Saved entries
====
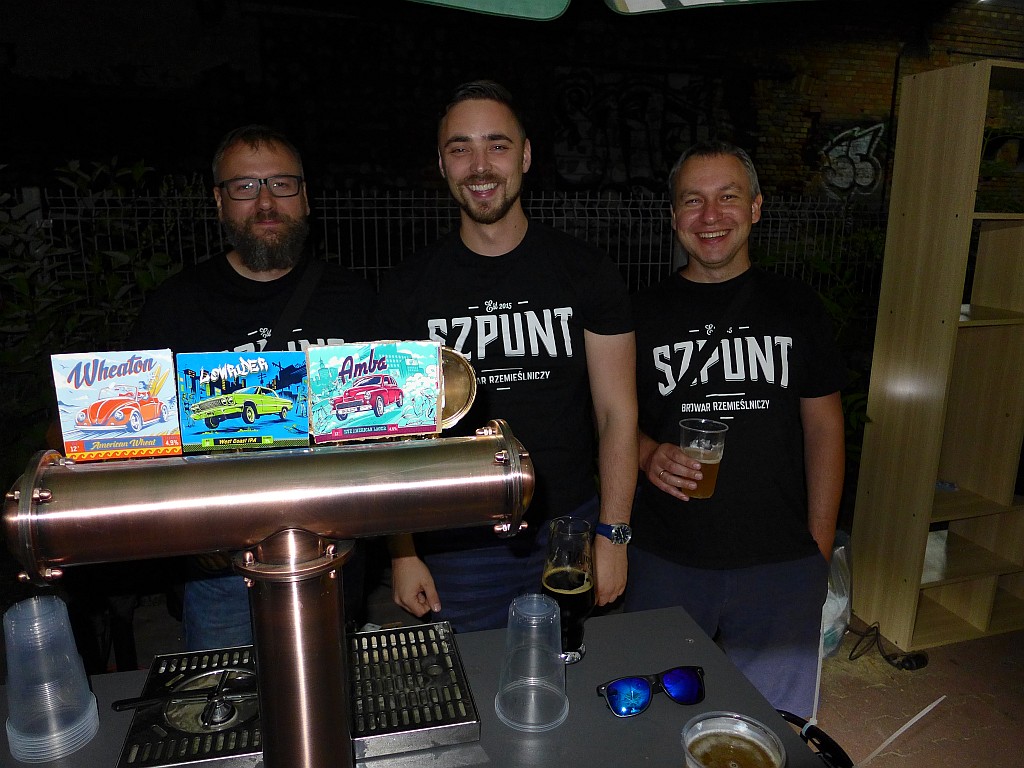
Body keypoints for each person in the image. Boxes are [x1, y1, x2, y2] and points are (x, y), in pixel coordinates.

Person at [376, 80, 638, 632]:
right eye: (460, 148)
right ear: (442, 164)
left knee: (574, 671)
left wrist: (613, 534)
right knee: (473, 678)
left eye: (497, 145)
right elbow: (395, 435)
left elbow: (617, 414)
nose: (480, 166)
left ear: (525, 155)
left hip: (569, 530)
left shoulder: (585, 271)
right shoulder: (407, 289)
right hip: (457, 544)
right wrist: (403, 552)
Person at [127, 124, 376, 651]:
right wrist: (194, 532)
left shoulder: (355, 298)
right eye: (245, 187)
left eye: (281, 184)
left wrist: (403, 551)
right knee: (230, 693)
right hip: (224, 569)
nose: (265, 202)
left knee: (329, 687)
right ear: (219, 202)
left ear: (305, 197)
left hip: (332, 552)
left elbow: (394, 433)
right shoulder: (175, 307)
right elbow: (144, 438)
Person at [626, 140, 846, 718]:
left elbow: (825, 430)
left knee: (771, 727)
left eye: (728, 197)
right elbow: (610, 421)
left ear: (755, 207)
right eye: (692, 200)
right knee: (656, 719)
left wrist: (818, 551)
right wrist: (647, 453)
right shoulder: (638, 314)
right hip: (665, 559)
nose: (710, 216)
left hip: (779, 562)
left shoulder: (796, 306)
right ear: (674, 216)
====
The copy must match each record exactly, apart from the images, which stay out.

Answer to this task:
Body keypoints for each person in the image. Boxes are [x1, y1, x2, y2] and points are (x, y), in pixel coordinates.

Person at [376, 80, 638, 632]:
right eye: (460, 148)
right ear: (442, 164)
left knee: (574, 671)
left wrist: (613, 534)
right knee: (473, 678)
left eye: (497, 145)
right elbow: (395, 435)
left elbow: (617, 414)
nose: (480, 166)
left ear: (525, 155)
left hip: (569, 530)
left shoulder: (585, 271)
right shoulder: (407, 289)
right hip: (457, 544)
right wrist: (403, 552)
Person at [127, 124, 376, 651]:
right wrist: (194, 532)
left shoulder: (355, 298)
right eye: (245, 187)
left eye: (281, 184)
left wrist: (403, 551)
right knee: (230, 693)
right hip: (224, 569)
nose: (265, 202)
left knee: (329, 687)
right ear: (219, 202)
left ear: (305, 197)
left hip: (332, 552)
left elbow: (394, 433)
right shoulder: (175, 307)
right elbow: (144, 438)
Person at [626, 140, 846, 718]:
left elbow: (825, 430)
left knee: (771, 727)
left eye: (728, 197)
right elbow: (610, 421)
left ear: (755, 207)
right eye: (692, 200)
right knee: (656, 719)
left wrist: (818, 551)
right wrist: (647, 453)
right shoulder: (638, 314)
right hip: (665, 559)
nose: (710, 216)
left hip: (779, 562)
left shoulder: (796, 306)
right ear: (674, 216)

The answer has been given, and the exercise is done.